_Passage to read:_
########
# I want one of these ....



## Donger (3 Jul 2016)

Seen in Holland today .... the label says "Velomobiel.nl". I sooo want one. Saw this forum and thought I'd share this one with its target audience:


----------



## StuAff (3 Jul 2016)

Strada. @Auntie Helen has a riding bud with one. Fantastic bit of kit, seen one in the carbon myself....


----------



## NorthernDave (3 Jul 2016)

I like! But then I saw the price...

http://www.velomobiel.nl


----------



## Drago (3 Jul 2016)

Anyone ever had the pleasure? What are they like to ride?


----------



## StuAff (3 Jul 2016)

Not cheap, no, but then production is small-scale & complex- building a carbon monocoque is very different to a diamond frame. Also cheaper than many high-end bikes, and a darn sight faster (as well as more practical) for most riders...


----------



## StuAff (3 Jul 2016)

User said:


> Absolutely fabulous! I only wish I had somewhere to keep one.
> 
> As @StuAff says, @Auntie Helen has a velomobile, as do a couple of other people. IIrC Auntie Helen's is a Mango (I may be wrong though).


Helen has a Versatile (now sold in updated form as Orca)


----------



## StuAff (3 Jul 2016)

User said:


> Ah - very nice. Who is it on here who has the Mango?


@Aushiker. There are a few owners in the UK, don't think any of them post here.


----------



## ufkacbln (4 Jul 2016)

There is a cheaper and more robust version called the RotoVelo, made from the same plastic as wheelie bins

They decided to demonstrate how they could take a few knocks:


----------



## Drago (4 Jul 2016)

My language skills don't stretch to fluent welsh, so I can't see how much they cost. Anyone know the asking price for a typical spec machine?


----------



## ufkacbln (4 Jul 2016)

Most are personal imports from Holland


----------



## Milkfloat (4 Jul 2016)

Drago said:


> My language skills don't stretch to fluent welsh, so I can't see how much they cost. Anyone know the asking price for a typical spec machine?
########
_Dataset:_
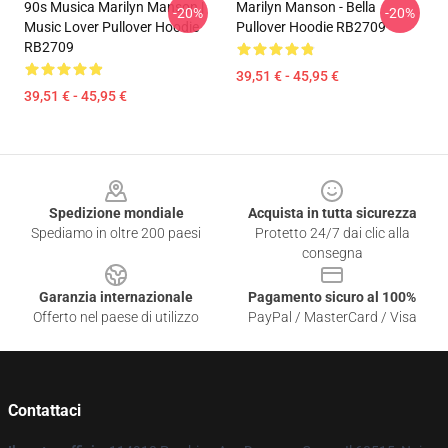
90s Musica Marilyn Manson |
Marilyn Manson - Bella
-20%
-20%
Music Lover Pullover Hoodie
Pullover Hoodie RB2709
RB2709
39,51 € - 45,95 €
39,51 € - 45,95 €
Footer
Spedizione mondiale
Acquista in tutta sicurezza
Spediamo in oltre 200 paesi
Protetto 24/7 dai clic alla
consegna
Garanzia internazionale
Pagamento sicuro al 100%
Offerto nel paese di utilizzo
PayPal / MasterCard / Visa
Contattaci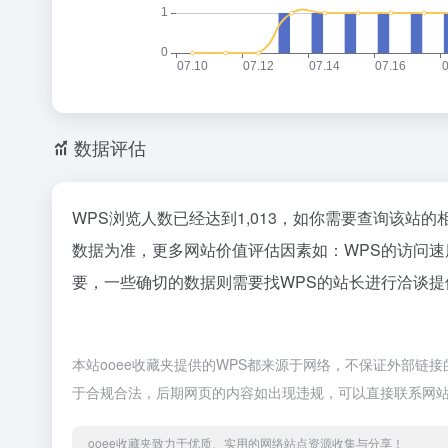
数据评估
WPS浏览人数已经达到1,013，如你需要查询该站的
数据为准，更多网站价值评估因素如：WPS的访问
要，一些确切的数据则需要找WPS的站长进行洽谈提
本站ooee收藏夹提供的WPS都来源于网络，不保证外部链接的
于合规合法，后期网页的内容如出现违规，可以直接联系网站
ooee收藏夹致力于优质、实用的网络站点资源收集与分享！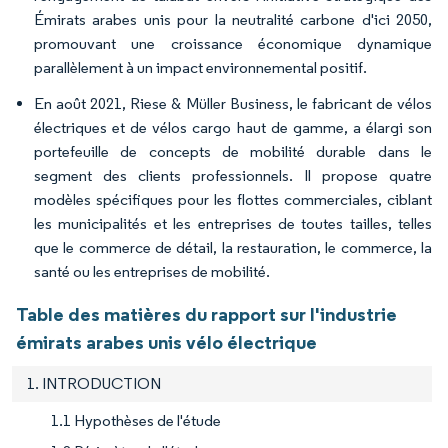
Émirats arabes unis pour la neutralité carbone d'ici 2050,
promouvant une croissance économique dynamique
parallèlement à un impact environnemental positif.
En août 2021, Riese & Müller Business, le fabricant de vélos
électriques et de vélos cargo haut de gamme, a élargi son
portefeuille de concepts de mobilité durable dans le
segment des clients professionnels. Il propose quatre
modèles spécifiques pour les flottes commerciales, ciblant
les municipalités et les entreprises de toutes tailles, telles
que le commerce de détail, la restauration, le commerce, la
santé ou les entreprises de mobilité.
Table des matières du rapport sur l'industrie
émirats arabes unis vélo électrique
1. INTRODUCTION
1.1 Hypothèses de l'étude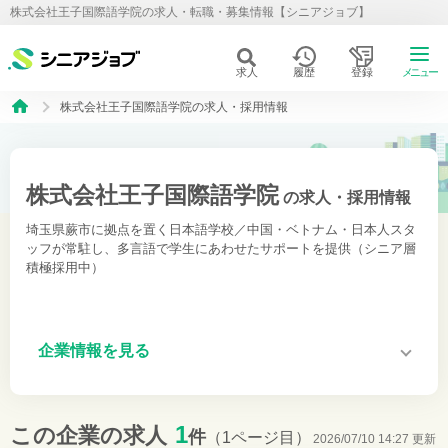
株式会社王子国際語学院の求人・転職・募集情報【シニアジョブ】
求人
履歴
登録
メニュー
株式会社王子国際語学院の求人・採用情報
株式会社王子国際語学院
の求人・採用情報
埼玉県蕨市に拠点を置く日本語学校／中国・ベトナム・日本人スタ
ッフが常駐し、多言語で学生にあわせたサポートを提供（シニア層
積極採用中）
企業情報を見る
1
この企業の求人
件
（1ページ目）
2026/07/10 14:27 更新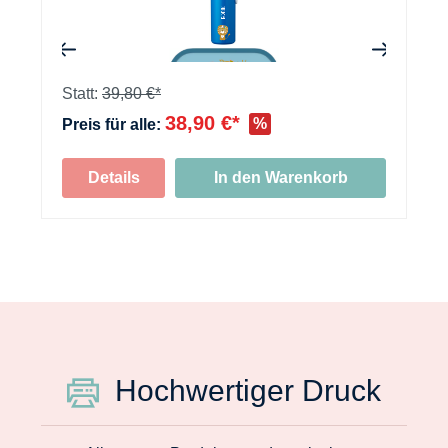
+
Statt:
39,80 €*
38,90 €*
%
Preis für alle:
Details
In den Warenkorb
Hochwertiger Druck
########
Please reproduce the velomobile thread above word for word, from "Not cheap, no, but" to "for most riders...".

_Task output:_
Not cheap, no, but then production is small-scale & complex- building a carbon monocoque is very different to a diamond frame. Also cheaper than many high-end bikes, and a darn sight faster (as well as more practical) for most riders...